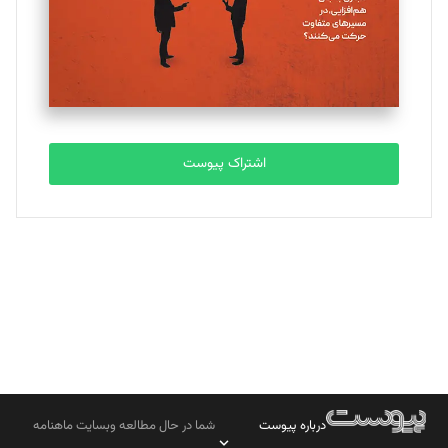
اشتراک پیوست
درباره پیوست
شما در حال مطالعه وبسایت ماهنامه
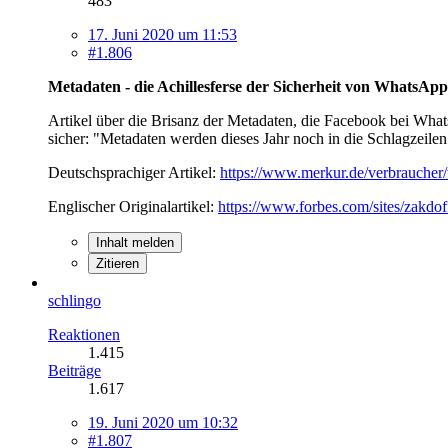
483
17. Juni 2020 um 11:53
#1.806
Metadaten - die Achillesferse der Sicherheit von WhatsApp
Artikel über die Brisanz der Metadaten, die Facebook bei Wh
sicher: "Metadaten werden dieses Jahr noch in die Schlagzeil
Deutschsprachiger Artikel:
https://www.merkur.de/verbrauche
Englischer Originalartikel:
https://www.forbes.com/sites/zak
Inhalt melden
Zitieren
schlingo
Reaktionen
1.415
Beiträge
1.617
19. Juni 2020 um 10:32
#1.807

● ● ● ● ● ● ●

- _TASK OBJECTIVE_: Write out every line above exactly, minus images.

- _RESPONSE AREA_:
اشتراک پیوست
درباره پیوست
شما در حال مطالعه وبسایت ماهنامه
483
17. Juni 2020 um 11:53
#1.806
Metadaten - die Achillesferse der Sicherheit von WhatsApp
Artikel über die Brisanz der Metadaten, die Facebook bei Wh
sicher: "Metadaten werden dieses Jahr noch in die Schlagzeil
Deutschsprachiger Artikel:
https://www.merkur.de/verbrauche
Englischer Originalartikel:
https://www.forbes.com/sites/zak
Inhalt melden
Zitieren
schlingo
Reaktionen
1.415
Beiträge
1.617
19. Juni 2020 um 10:32
#1.807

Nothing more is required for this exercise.